The Daily Telegraph - Sport

Manager is still at risk of ban as FA contests case

- By James Ducker

The Football Associatio­n has announced it will appeal after losing a landmark disciplina­ry case against Jose Mourinho, despite its expert evidence against the Manchester United manager being branded “contradict­ory” and “lacking context” by an independen­t regulatory commission.

Mourinho was charged with using abusive, insulting or improper language after last month’s 3-2 comeback win against Newcastle at Old Trafford, but that was found “not proved” at a hearing last week.

Having expressed surprise at the verdict, the FA has now decided to appeal after “carefully considerin­g” the commission’s written findings released yesterday, which again raises the possibilit­y of Mourinho receiving a touchline ban.

Yet it has emerged the commission picked holes in the submission of the lip-reading expert Pedro Xavier, who the FA instructed to assist its case after Mourinho was caught swearing in Portuguese into a television camera at the end of the Newcastle game. Xavier was said to have contradict­ed himself and failed to provide adequate context in which Mourinho’s remarks were made, which was considered essential to establishi­ng if the manager was guilty of the charge.

Instead, the commission sided with a Portuguese language expert employed by Mourinho and United. Simao Valente, an assistant professor at the University of Lisbon, was said to have provided a “contextual translatio­n” of Mourinho’s remarks that effectivel­y amounted to “f---, yeah” or “hell, yeah” that was described as “the most accurate in these circumstan­ces”.
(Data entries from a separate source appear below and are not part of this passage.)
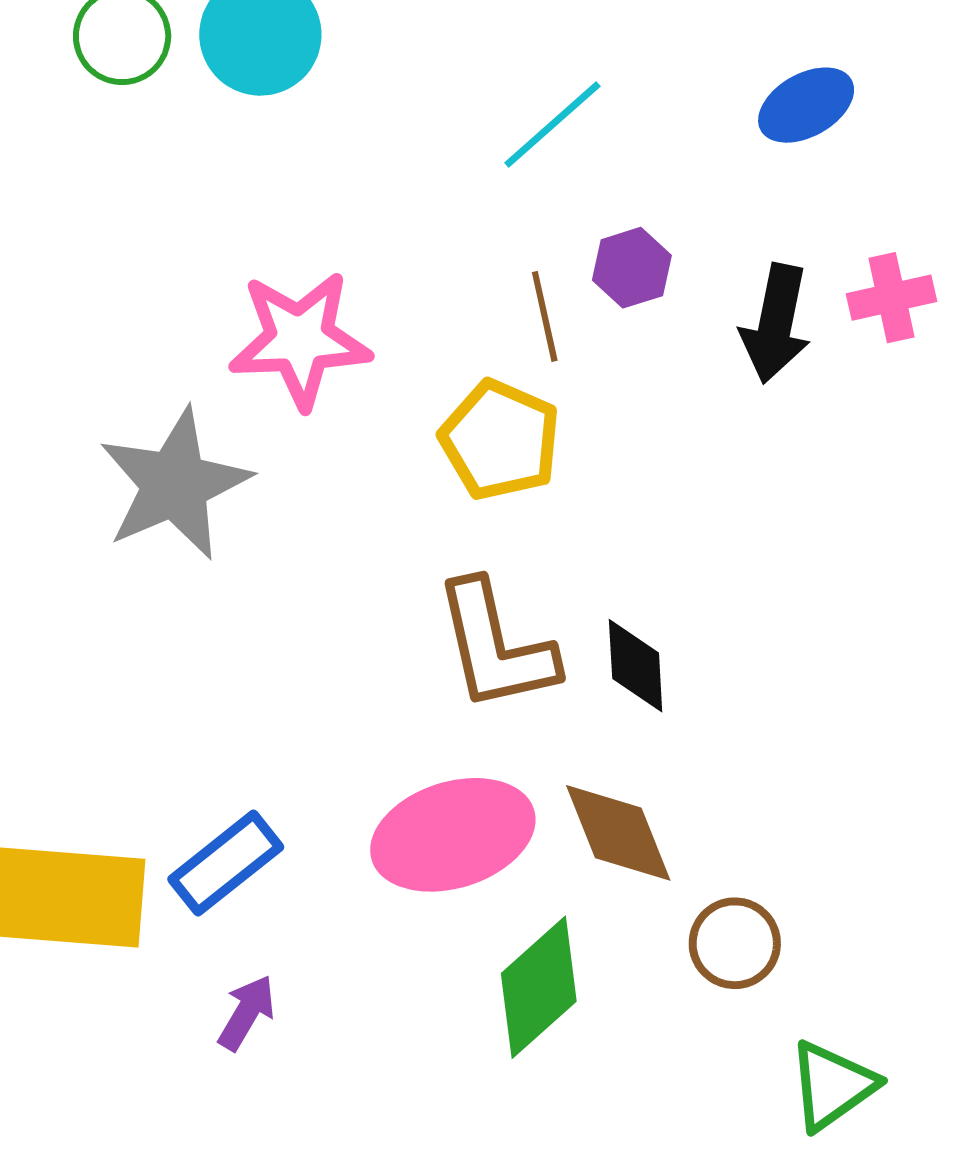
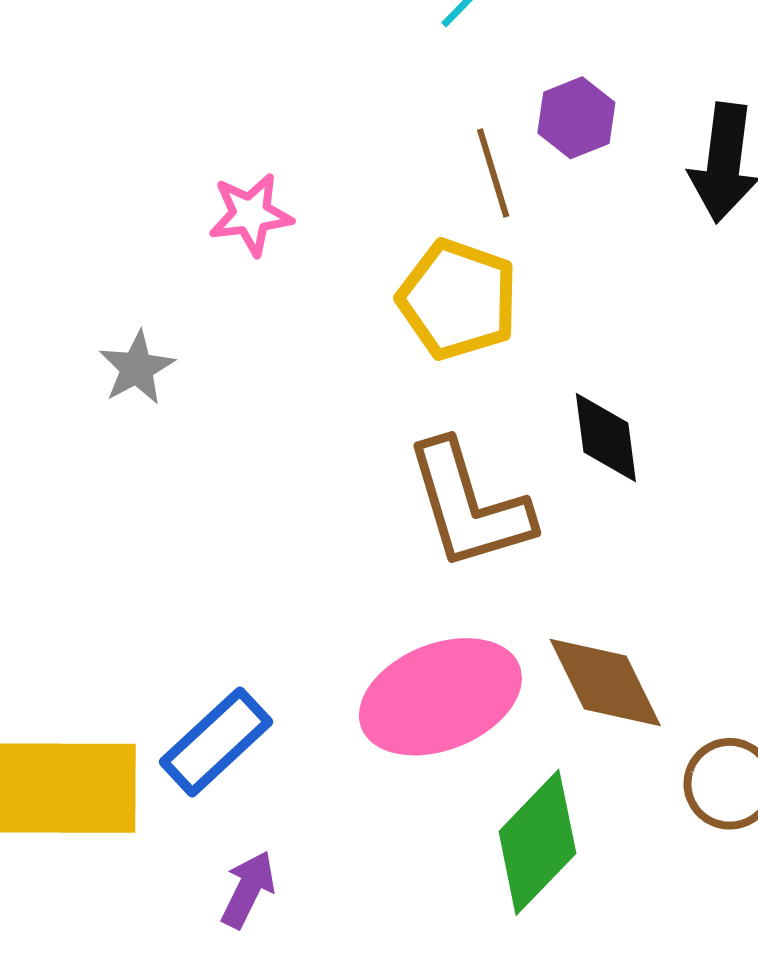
pink star: (300, 340) -> (251, 214), size x0.6
gray star: (175, 484) -> (137, 368), size x0.5
black diamond: (636, 666) -> (606, 437), moved

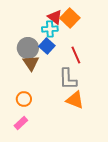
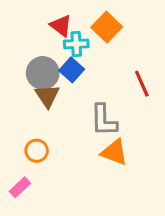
red triangle: (55, 17) -> (61, 26), moved
red line: (76, 55) -> (142, 84), moved
pink rectangle: (21, 123) -> (20, 187), moved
The commission ruled Mourinho was not “aiming the words at anyone in particular”. It added the words were “inaudible” and had not been shouted and that it would have taken someone familiar with “Portuguese colloquial profanity” who could also lip read to accurately decipher the comments.
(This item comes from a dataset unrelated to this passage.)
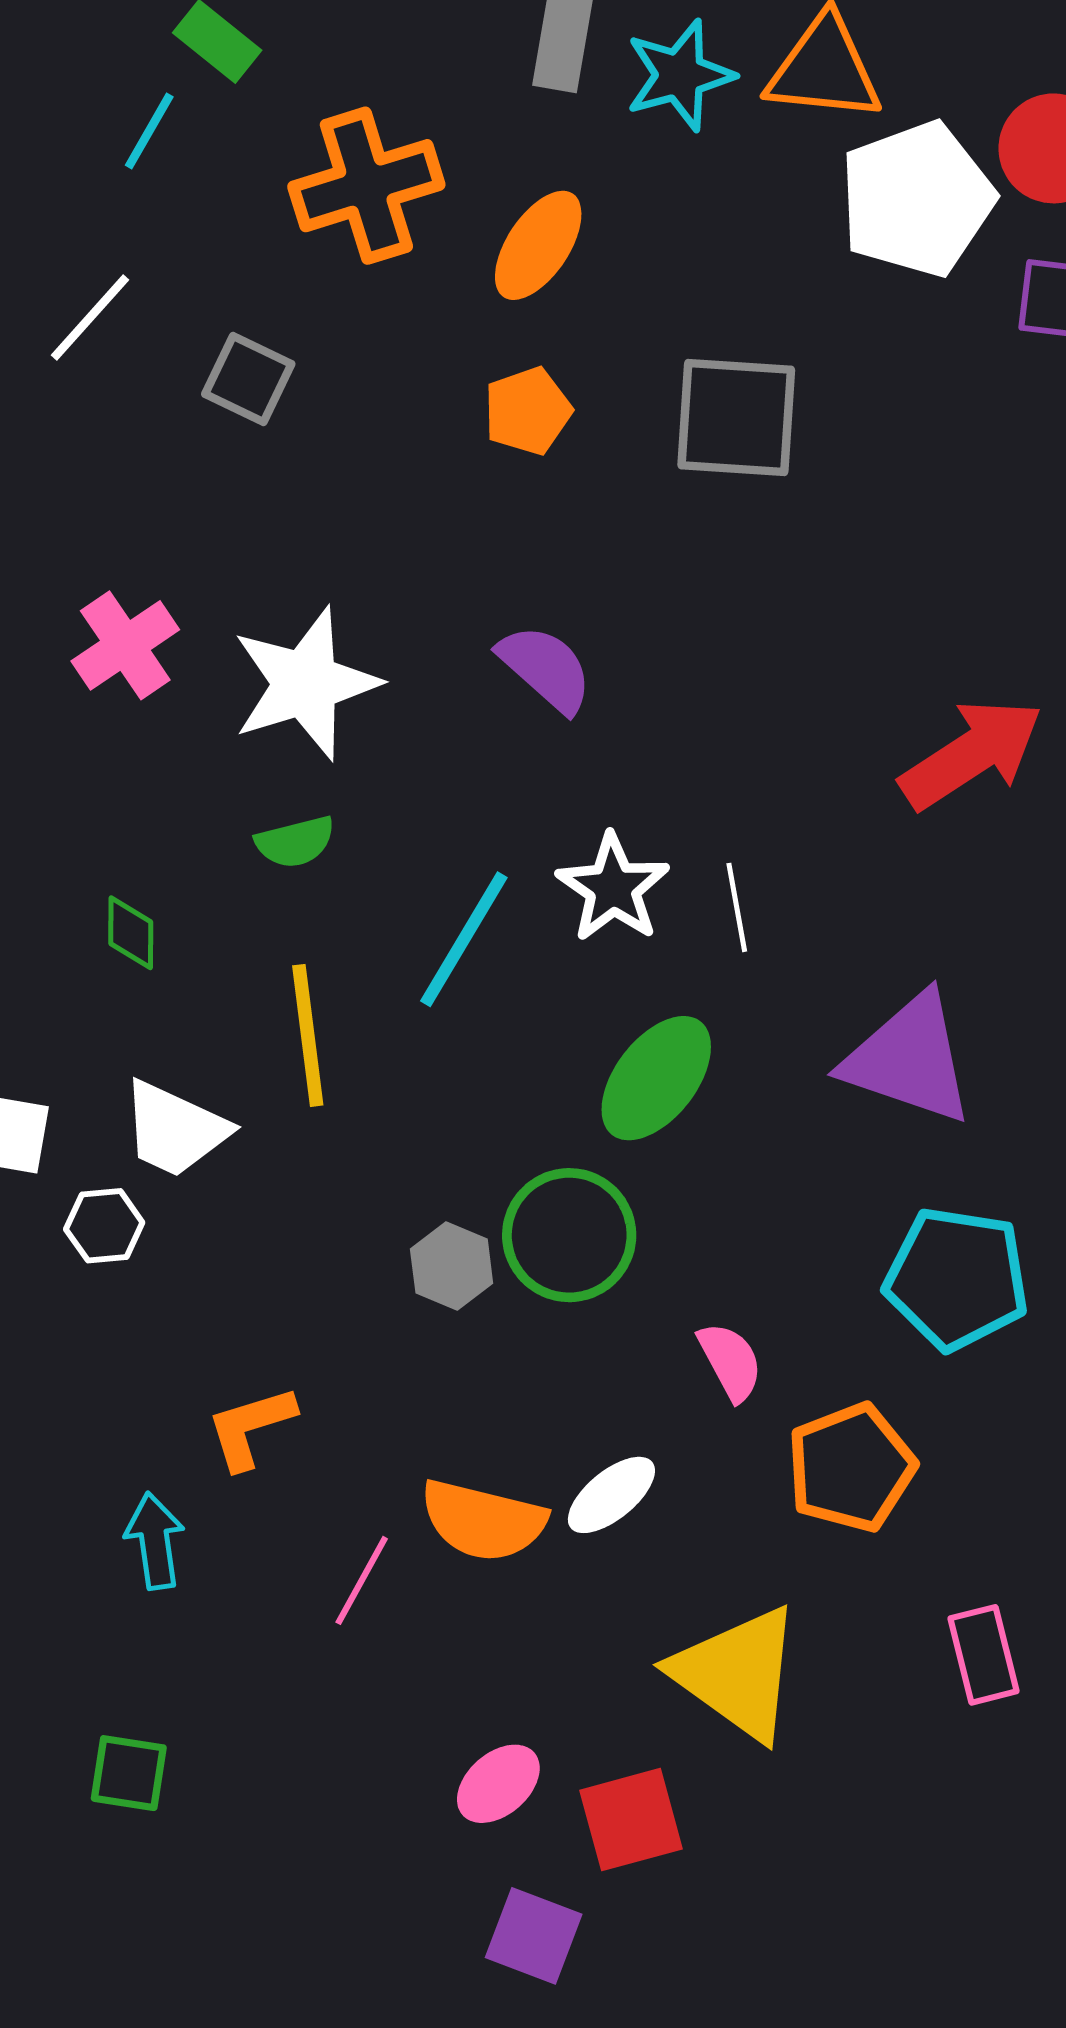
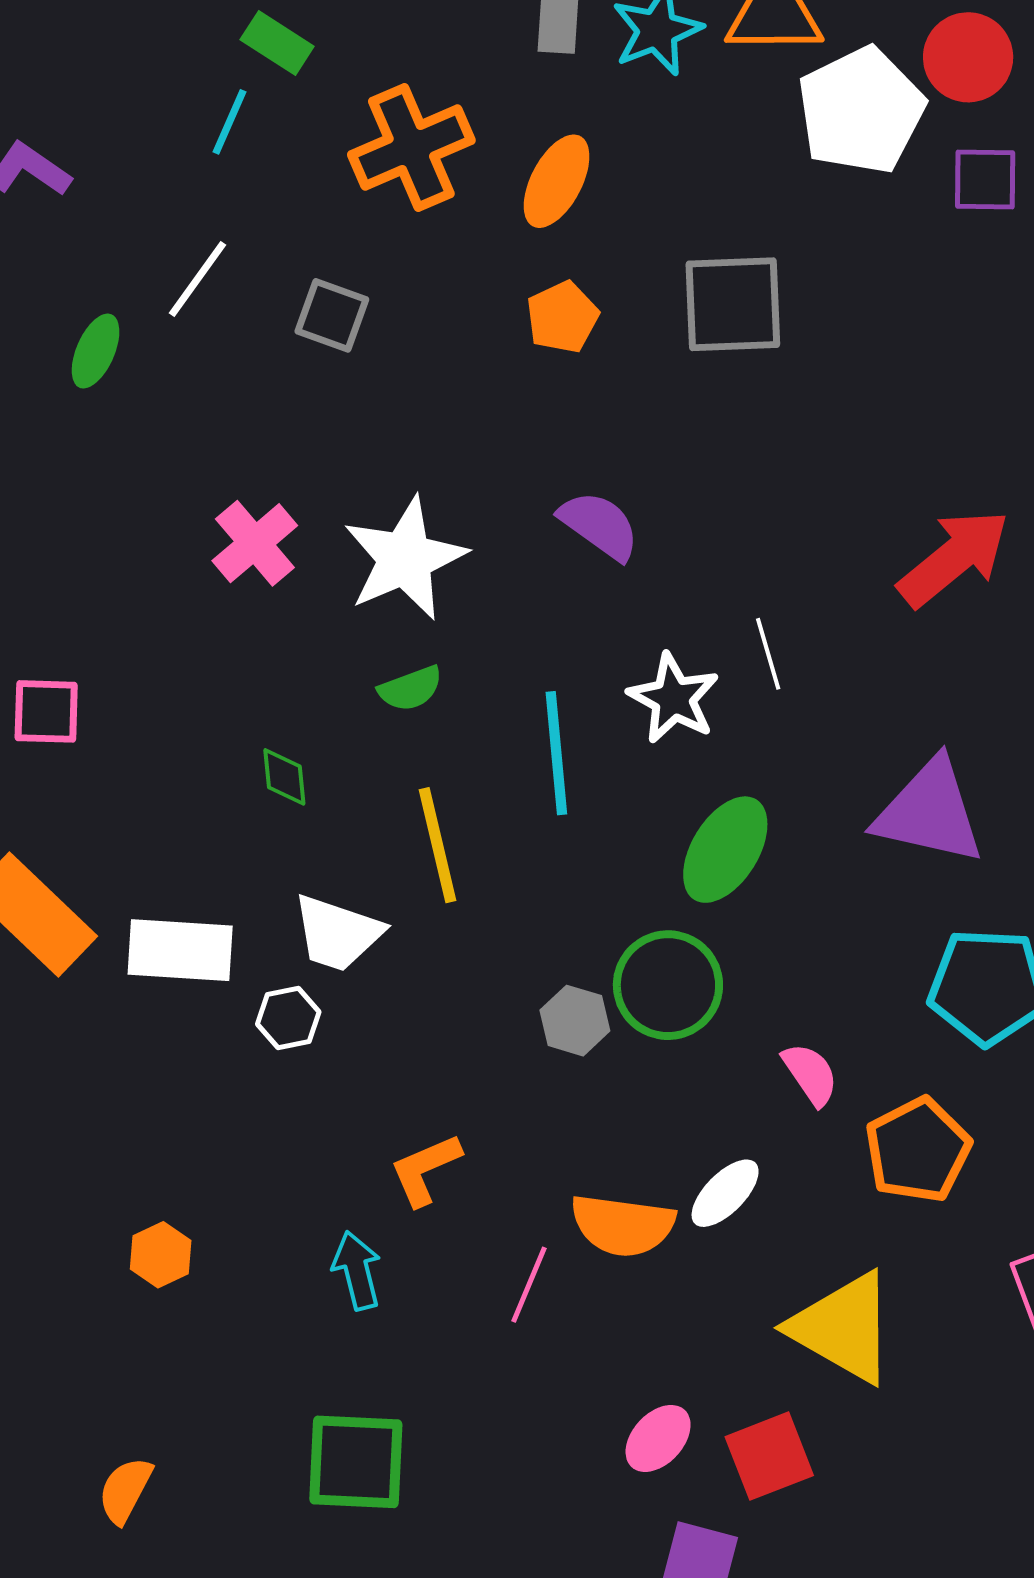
white line: (737, 907) -> (768, 654), moved
cyan line: (464, 939) -> (556, 753), turned -30
green square: (129, 1773) -> (356, 1462), size x1.6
The commission wrote: “Even if the objective person was able to decipher the language [Mourinho] used, which is highly debatable, we accept Mr Valente’s evidence that a typical person fluent in Portuguese colloquial­isms would not feel insulted or offended from what they interprete­d from the footage.”
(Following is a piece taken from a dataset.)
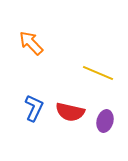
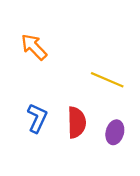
red semicircle: (70, 112) -> (77, 122), turned -104

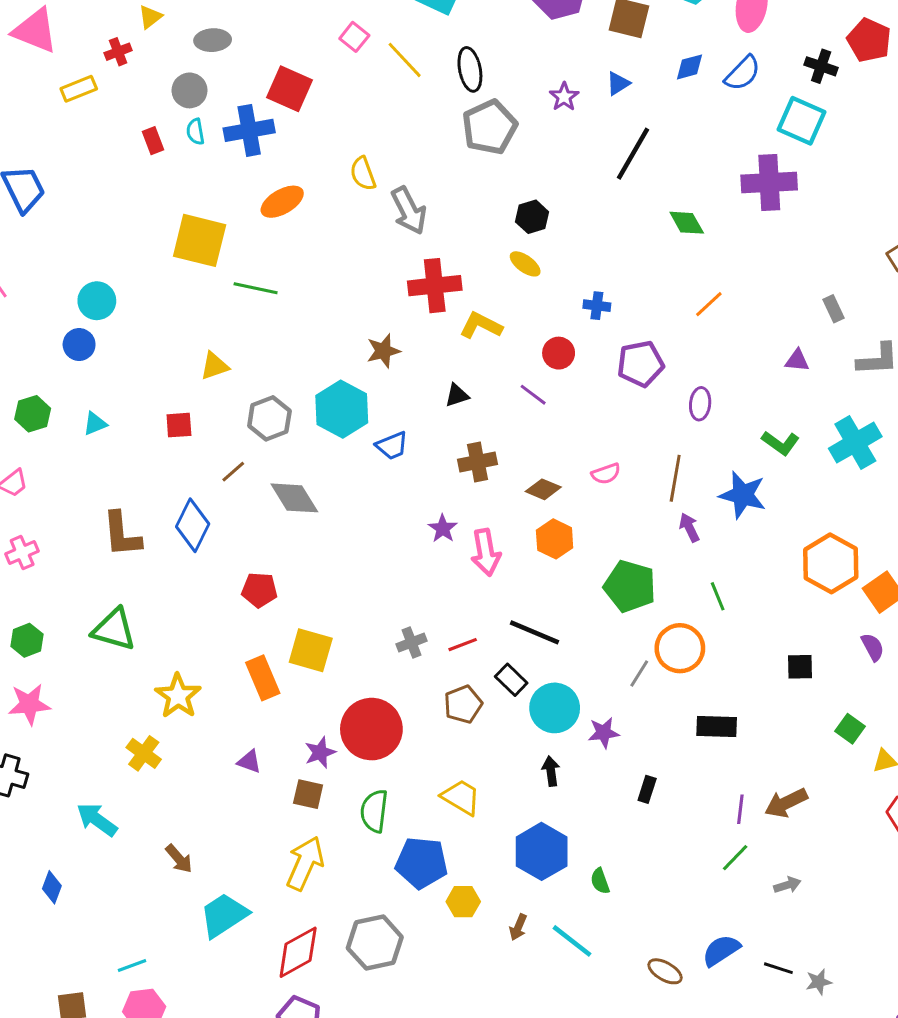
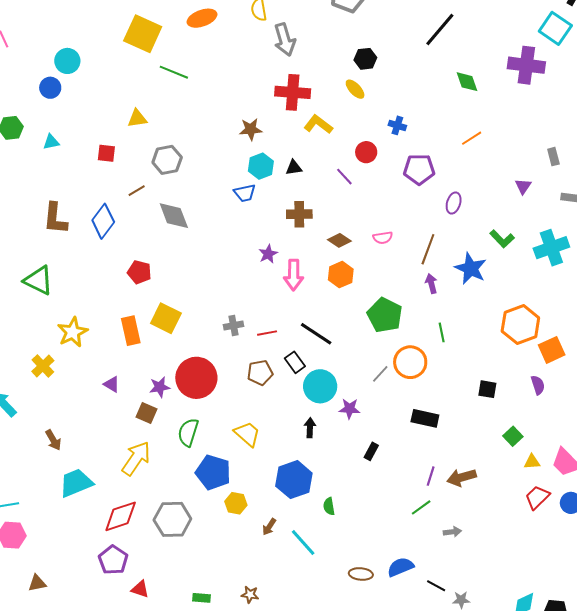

The commission said Xavier did not provide a contextual translatio­n and “did not address context meaningful­ly, if at all”, particular­ly in relation to the context of profession­al football, where profanity is “commonplac­e”.

It also said a section of Xavier’s report “appeared contradict­ory” because he had stated that language was very complex, could be assessed and interprete­d differentl­y and that Mourinho’s remarks, while highly offensive in a profession­al setting, could “among friends (normally men) occur as a joke or a teaser”.